#### [Bloco de texto]
————

Em 1938 o sonho tornou-se realidade. Em 1939 foi inaugurado, aquele que foi chamado: “O grande Dojo Shotokan do Japão”. Foi nessa altura que começaram a fazer as regras da passagem de graduação. O mestre Yoshitaka com a ajuda de Egami começaram a fazer um sistema para a passagem de graduação, kata Taikyoku, kata Ten-no, kata Chino, Matsukase (Bo).
Foi nesse dojo onde eu comecei em 1943, mas após a guerra a ocupação americana chegou.

Porque começou a praticar o karate?
MH: Um amigo meu explicou-me que com nukite poderia ser posta a mão dentro do corpo e arrancar um órgão o que me interessou, mas como pode ser possível? Isso era estúpido mas nesse tempo, eu era pequeno, e acreditei. Também vendo demonstrações, via quebras de telhas e sentia medo. E isso interessou-me.

O seguinte texto é uma compilação das minhas conversações mantidas com Sensei Harada durante os quase 5 dias que permaneceu entre nós.

————

Linhas de um conjunto de dados:

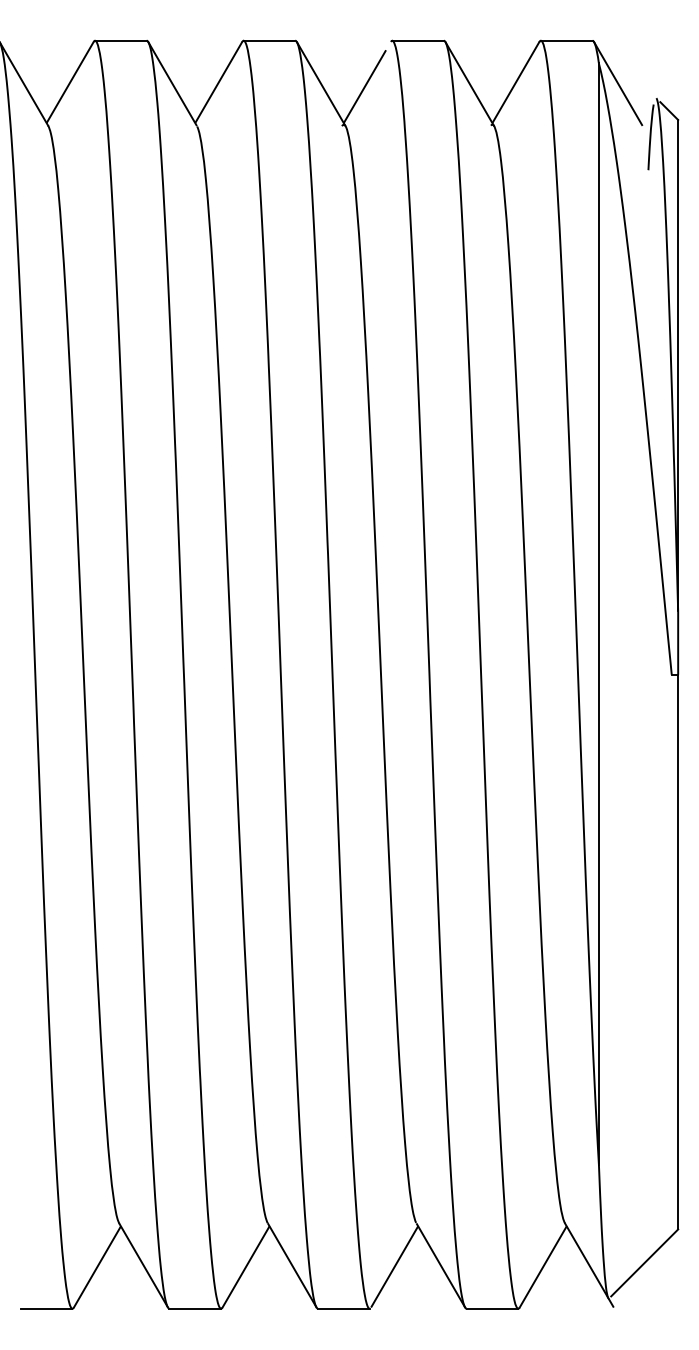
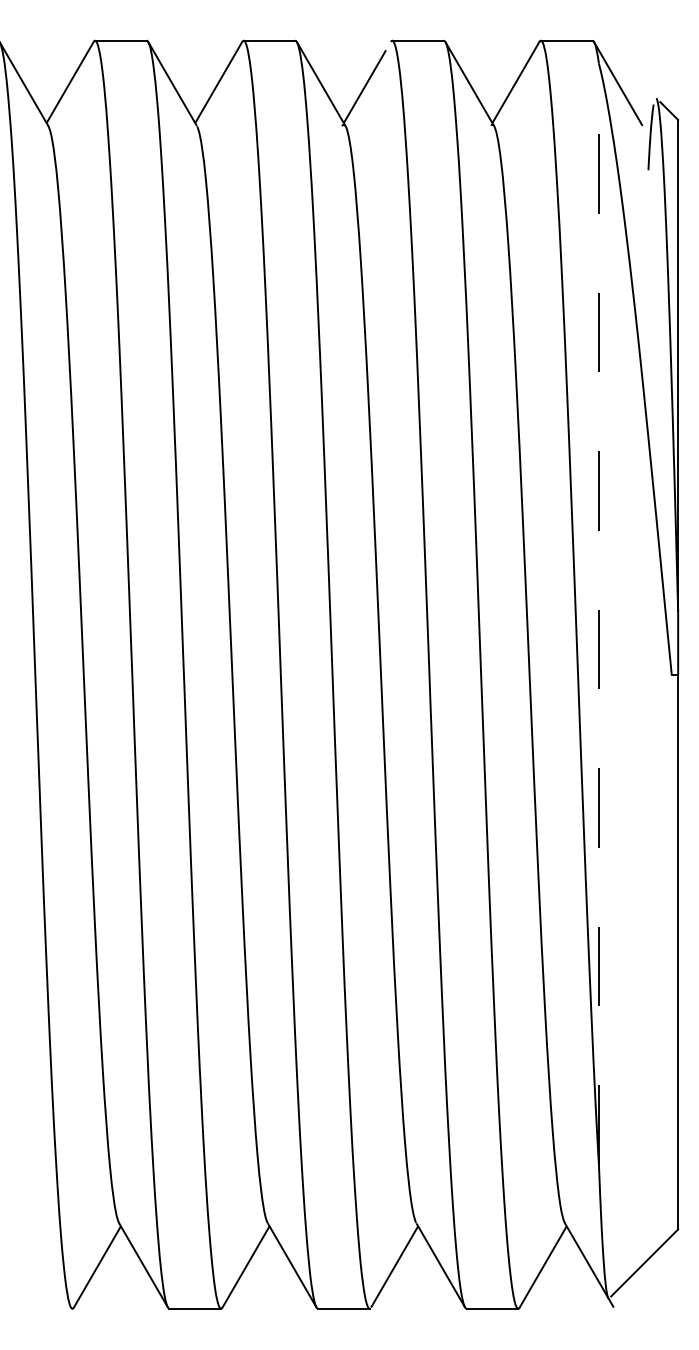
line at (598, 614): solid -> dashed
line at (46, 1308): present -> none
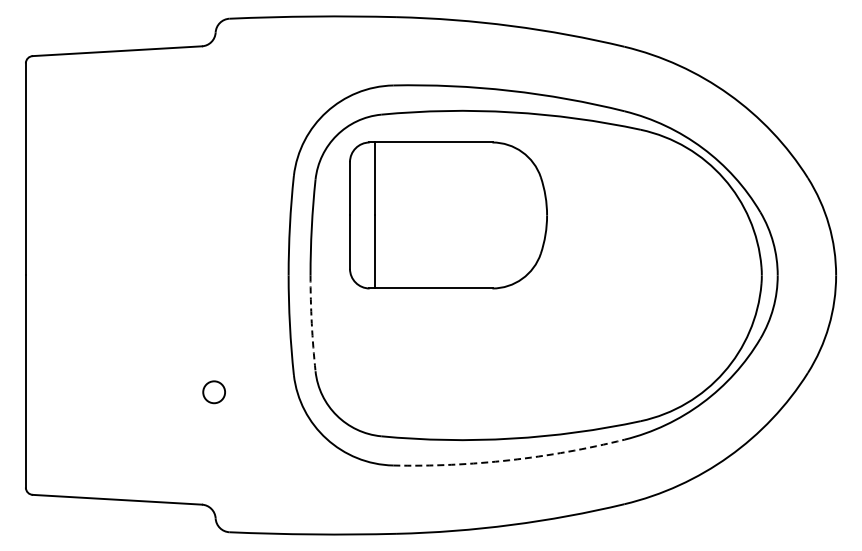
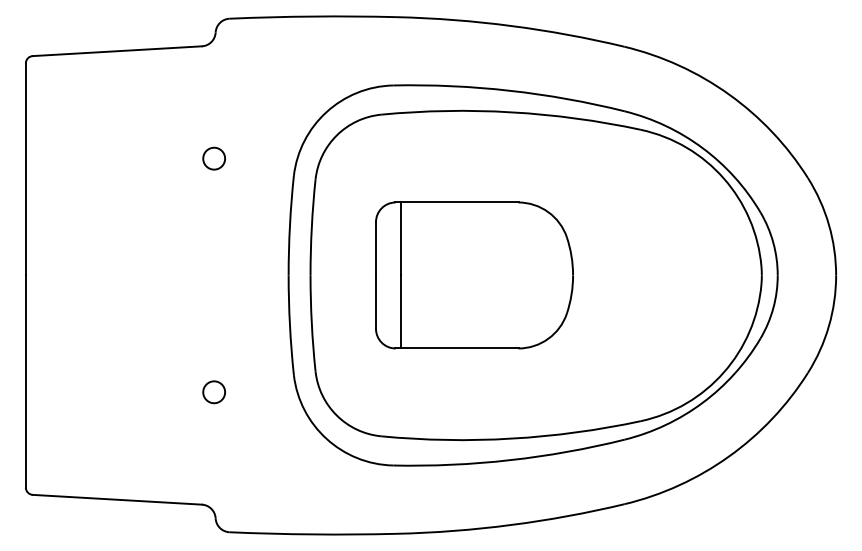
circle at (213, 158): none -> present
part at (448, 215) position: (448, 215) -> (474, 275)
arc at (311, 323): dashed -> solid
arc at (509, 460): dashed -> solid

————

#### [Exercício A]
No texto sobre o karate Shotokan, em que ano foi inaugurado o chamado "grande Dojo Shotokan do Japão"?
#### [Exercício B]
Prolongue o texto sobre o karate Shotokan a partir da última frase apresentada.

#### [Resposta esperada A]
Em 1939.

#### [Resposta esperada B]
Sobre o Shotokai e a JKA.
A JKA foi criada para reunir os diversos estilos de karate e para isso se contatou com o Wado Ryu, que acabou por não aceitar, e por essa razão associou-se mais tarde com o Shotokan. Na primeira JKA criado em 1949 também estavam Hironishi, Noguchi, Kamata. Egami estava em Kyu Shu e não se associou.
É necessário considerar que Gichin dava aulas em alguns dojos que não eram filiados na JKA e logicamente queriam os seus diplomas de graduação, Gichin era quem as assinava como presidente do Shotokai. Assim começou a aparecer o Shotokai a dar graduações. Quando Egami ficou com alguns dos Dojos de Gichin assinava pelo presidente do Shotokai. Com a morte de Gichin, Egami que passou a assinar as graduações.
Um outro problema que se levantou foi porque Hironishi tinha prometido a Yoshitaka que plublicaria o livro Karate-Do Nyumon, de 1943, que fêz em 1950, mas usou o nome da JKA como a organização que o publicara o que não foi bem aceito na JFK e por isso Hironishi abandonou-a. Mas como Hironishi dava aulas em Chuo e em Senshu estas universidades viram-se com um problema e também abandonaram a JKA.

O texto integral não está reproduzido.